Somit reicht es nicht aus, Cardio zu betreiben und sich gesund zu ernähren, sondern die tägliche Kalorienaufnahme beim Kampf gegen die überschüssigen Kilos ist entscheidend.

 

Cardio Training erhöht den Energieverbrauch

Wird Cardio für den Fettabbau benötigt?

Cardio fördert den Kalorienverbrauch und kann den Fettabbau durchaus beeinflussen. Der entscheidende Faktor ist jedoch die Kalorienbilanz, welche am einfachsten mit der Ernährung zu steuern ist.

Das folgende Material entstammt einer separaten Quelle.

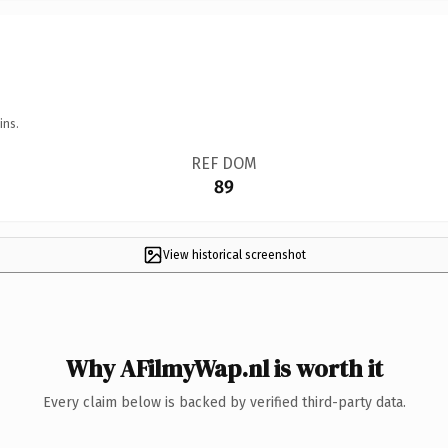
ins.
REF DOM
89
View historical screenshot
Why AFilmyWap.nl is worth it
Every claim below is backed by verified third-party data.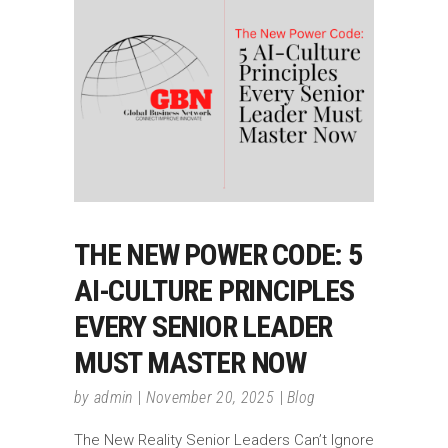
THE NEW POWER CODE: 5
AI-CULTURE PRINCIPLES
EVERY SENIOR LEADER
MUST MASTER NOW
by
admin
November 20, 2025
Blog
The New Reality Senior Leaders Can’t Ignore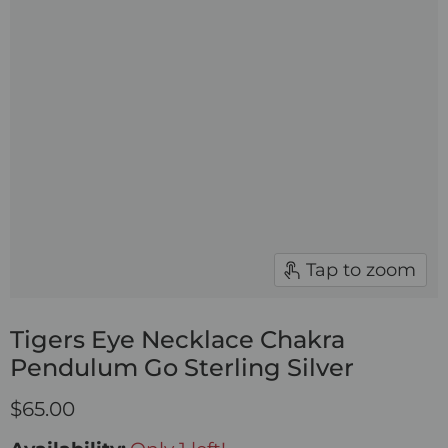
Tap to zoom
Tigers Eye Necklace Chakra
Pendulum Go Sterling Silver
$65.00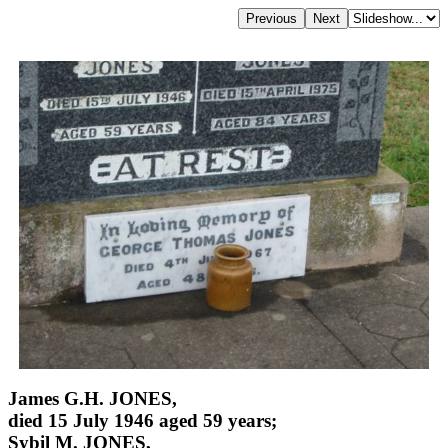
James G.H. JONES,
died 15 July 1946 aged 59 years;
Sybil M. JONES,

Stundenlanges Cardio Training ist somit mit Sicherheit nicht erforderlich. Meinen Online Coaching Kunden empfehle ich jeweils zwei bis maximal drei Cardioeinheiten wöchentlich, um das Kaloriendefizit zu erhöhen und den Prozess des Fettabbaus zu beschleunigen. Herzstück des Fitnessprogrammes (unabhängig wie viel Sport betrieben wird) ist allerdings der Ernährungsplan, auf welchem nachzulesen ist, welche Nahrungsmittel zu welcher Tageszeit konsumiert werden sollen. Damit wird sichergestellt, dass sich die Kunden im Kaloriendefizit befinden und nicht etwa zu viel Kalorien konsumieren.

 

Take Home Message

  • Die Energiebilanz ist ausschlaggebend, ob du Gewicht zulegst oder abnimmst.
  • Für den Fettabbau ist eine negative Energiebilanz erforderlich.
  • Eine negative Energiebilanz kann mit sportlichen Aktivitäten und mit einer kontrollierten Ernährungsweise erreicht werden.
  • Achte stets auf die konsumierende Kalorienzahl! Selbst gesunde Nahrungsmittel wie Mandeln können eine sehr hohe Kalorienzahl aufweisen (mehr Kalorien als Schokolade!).
  • Cardio Training wird für den Fettabbau nicht zwingend benötigt, kann jedoch die Kalorienbilanz durchaus beeinflussen.